Sister Charlene explains that good vocation directors are more guides than recruiters. The goal is not really to get big numbers, but to help the young person discern what God is asking for. For example, when Sister Charlene was leading vocations efforts in her community, she required that young women also visit other religious houses.
Sister Charlene has three councils for vocation work.
First, the director of vocations must have a strong link with the superior of the community, or the bishop in the case of a diocese, and have a constant dialogue on expectations.
Second, the director must have a clear idea of his role and what remains to be discerned. Crossing the line can spell disaster, said Sister Charlene.
Third, keep reading about vocations and current practices. The National Religious Vocations Conference has a magazine called Horizon.
Sister Charlene and other vocations workers know that the Internet has had a major impact on the way women explore vocations.

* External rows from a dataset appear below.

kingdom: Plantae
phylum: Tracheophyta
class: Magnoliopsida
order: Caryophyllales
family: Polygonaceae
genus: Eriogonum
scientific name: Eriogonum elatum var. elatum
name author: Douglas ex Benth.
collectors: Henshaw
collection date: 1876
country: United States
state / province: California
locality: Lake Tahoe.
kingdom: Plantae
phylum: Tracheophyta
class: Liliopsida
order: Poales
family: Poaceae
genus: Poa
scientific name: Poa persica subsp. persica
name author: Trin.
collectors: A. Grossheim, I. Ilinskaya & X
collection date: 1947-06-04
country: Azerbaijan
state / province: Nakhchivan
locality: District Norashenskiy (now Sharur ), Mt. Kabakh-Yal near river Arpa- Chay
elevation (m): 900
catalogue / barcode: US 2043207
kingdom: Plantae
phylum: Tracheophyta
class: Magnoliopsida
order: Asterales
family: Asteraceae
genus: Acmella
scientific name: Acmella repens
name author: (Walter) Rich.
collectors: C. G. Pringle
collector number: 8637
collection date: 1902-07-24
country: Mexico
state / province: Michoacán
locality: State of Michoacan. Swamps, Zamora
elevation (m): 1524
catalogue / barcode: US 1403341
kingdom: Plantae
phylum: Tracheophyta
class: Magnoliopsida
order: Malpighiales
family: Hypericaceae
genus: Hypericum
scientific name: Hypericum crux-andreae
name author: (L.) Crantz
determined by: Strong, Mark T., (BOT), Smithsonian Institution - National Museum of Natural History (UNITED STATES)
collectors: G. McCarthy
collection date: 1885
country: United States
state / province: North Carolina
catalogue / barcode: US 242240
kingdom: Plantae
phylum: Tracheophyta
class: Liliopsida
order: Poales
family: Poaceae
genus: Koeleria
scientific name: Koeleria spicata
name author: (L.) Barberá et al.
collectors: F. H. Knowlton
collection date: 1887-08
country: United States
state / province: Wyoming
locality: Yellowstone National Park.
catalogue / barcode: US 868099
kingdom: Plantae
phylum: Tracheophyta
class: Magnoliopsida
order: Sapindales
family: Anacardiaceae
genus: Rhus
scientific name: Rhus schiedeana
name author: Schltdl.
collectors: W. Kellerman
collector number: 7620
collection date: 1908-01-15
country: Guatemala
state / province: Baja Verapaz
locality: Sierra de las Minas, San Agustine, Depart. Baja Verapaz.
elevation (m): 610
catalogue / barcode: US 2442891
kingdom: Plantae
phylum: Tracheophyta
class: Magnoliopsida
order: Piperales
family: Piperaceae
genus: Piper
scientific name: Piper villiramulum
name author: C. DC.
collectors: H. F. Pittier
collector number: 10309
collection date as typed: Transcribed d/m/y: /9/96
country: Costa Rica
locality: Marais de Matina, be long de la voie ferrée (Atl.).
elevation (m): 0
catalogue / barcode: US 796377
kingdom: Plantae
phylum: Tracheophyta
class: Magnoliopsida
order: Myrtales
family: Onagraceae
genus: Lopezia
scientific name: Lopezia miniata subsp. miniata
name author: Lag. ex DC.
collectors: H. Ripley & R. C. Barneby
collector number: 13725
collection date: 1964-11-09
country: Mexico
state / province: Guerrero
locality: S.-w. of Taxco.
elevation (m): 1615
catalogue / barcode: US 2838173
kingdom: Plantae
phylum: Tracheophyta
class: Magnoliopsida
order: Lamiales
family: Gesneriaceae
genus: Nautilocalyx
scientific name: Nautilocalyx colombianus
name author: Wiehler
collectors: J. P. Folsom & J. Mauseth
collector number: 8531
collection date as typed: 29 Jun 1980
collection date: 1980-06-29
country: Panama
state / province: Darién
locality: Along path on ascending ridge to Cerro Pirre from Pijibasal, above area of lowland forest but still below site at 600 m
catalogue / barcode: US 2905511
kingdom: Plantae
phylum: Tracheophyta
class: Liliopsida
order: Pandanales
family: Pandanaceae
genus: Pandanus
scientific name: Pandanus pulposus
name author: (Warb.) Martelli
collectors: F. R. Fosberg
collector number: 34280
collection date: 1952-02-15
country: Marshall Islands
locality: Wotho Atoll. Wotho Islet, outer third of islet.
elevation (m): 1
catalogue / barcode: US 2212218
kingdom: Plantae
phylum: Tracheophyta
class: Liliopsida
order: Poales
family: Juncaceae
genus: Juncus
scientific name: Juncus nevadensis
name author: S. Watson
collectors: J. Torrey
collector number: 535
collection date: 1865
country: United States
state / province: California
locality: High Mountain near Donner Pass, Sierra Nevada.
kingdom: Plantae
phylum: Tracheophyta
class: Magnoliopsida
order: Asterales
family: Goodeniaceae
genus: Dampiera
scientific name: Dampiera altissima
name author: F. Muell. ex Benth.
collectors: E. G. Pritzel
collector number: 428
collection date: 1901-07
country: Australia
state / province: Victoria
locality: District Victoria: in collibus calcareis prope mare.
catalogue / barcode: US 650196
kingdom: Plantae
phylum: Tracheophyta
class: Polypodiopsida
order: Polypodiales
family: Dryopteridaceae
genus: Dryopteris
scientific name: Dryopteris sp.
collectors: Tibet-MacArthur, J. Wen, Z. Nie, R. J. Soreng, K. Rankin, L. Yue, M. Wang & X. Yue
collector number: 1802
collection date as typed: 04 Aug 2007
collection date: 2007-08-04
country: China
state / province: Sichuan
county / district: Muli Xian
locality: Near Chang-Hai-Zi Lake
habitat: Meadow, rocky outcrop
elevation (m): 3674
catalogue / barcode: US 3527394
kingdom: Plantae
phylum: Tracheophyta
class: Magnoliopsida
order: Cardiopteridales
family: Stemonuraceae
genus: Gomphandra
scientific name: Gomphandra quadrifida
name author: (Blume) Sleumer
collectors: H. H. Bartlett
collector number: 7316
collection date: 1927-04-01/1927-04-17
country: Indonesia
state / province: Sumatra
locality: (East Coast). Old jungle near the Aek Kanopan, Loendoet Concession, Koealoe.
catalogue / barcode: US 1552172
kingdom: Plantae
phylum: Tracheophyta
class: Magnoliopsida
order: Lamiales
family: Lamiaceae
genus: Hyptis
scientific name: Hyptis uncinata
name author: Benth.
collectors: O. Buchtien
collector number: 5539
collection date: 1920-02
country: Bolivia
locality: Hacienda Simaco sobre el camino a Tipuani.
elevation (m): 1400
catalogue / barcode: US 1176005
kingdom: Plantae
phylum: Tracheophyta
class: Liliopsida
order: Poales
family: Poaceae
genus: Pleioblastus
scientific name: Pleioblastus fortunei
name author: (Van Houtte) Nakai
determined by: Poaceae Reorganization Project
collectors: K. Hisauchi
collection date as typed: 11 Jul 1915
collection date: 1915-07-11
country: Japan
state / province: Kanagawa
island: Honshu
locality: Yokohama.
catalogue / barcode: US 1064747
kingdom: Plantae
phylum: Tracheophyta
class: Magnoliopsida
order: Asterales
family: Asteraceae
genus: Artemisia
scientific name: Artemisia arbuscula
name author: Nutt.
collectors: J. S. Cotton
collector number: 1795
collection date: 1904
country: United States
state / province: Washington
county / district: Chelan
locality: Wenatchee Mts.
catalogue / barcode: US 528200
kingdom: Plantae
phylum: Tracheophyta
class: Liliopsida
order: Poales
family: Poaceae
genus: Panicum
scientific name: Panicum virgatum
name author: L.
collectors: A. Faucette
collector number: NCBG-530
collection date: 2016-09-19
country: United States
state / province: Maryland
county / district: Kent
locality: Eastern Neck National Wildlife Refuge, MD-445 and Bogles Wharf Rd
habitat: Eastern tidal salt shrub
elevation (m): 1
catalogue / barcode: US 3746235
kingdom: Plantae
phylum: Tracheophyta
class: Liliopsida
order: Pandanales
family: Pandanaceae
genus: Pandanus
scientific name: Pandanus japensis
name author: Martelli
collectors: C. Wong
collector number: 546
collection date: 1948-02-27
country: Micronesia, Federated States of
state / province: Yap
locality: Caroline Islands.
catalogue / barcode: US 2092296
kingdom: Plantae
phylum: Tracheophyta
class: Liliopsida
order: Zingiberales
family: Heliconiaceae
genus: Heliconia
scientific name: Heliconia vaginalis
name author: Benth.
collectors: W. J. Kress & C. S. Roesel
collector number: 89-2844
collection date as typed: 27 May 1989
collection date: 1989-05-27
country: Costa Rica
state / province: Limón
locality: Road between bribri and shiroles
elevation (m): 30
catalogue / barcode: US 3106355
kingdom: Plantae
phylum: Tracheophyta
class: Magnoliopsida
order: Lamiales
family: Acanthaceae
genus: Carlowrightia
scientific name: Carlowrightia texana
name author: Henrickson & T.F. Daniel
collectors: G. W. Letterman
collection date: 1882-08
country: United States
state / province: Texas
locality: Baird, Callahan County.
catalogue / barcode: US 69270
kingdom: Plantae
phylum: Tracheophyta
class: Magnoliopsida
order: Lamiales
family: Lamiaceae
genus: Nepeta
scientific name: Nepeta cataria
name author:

By comparison, as King’s daughter, young Charlene was educated at St. Francis School by the Sisters of St. Mary of Oregon, who also taught her parents. She remembers the women in coats walking down the road to the Herinckx family farm, asking to buy milk, which her father tended to give them for free. She then attended St. Mary of the Valley High School – now called Valley Catholic – and her calling blossomed.
“I never thought of another community,” said Sister Charlene. “These are the ones I knew. These are the ones I loved. “
However, such relationships between nuns and girls are relatively rare. Young women who have an idea go online to find communities.
After digital presentations, Sister Charlene explained, relationships need to be built. It was difficult during a pandemic. Online sessions have replaced face-to-face meetings. But prayer, retreats, music, images and above all video testimonies have contributed to communication between religious communities and discerners.
“The vocation directors have been so creative,” said Sister Charlene, adding that the times call for both innovation and hope.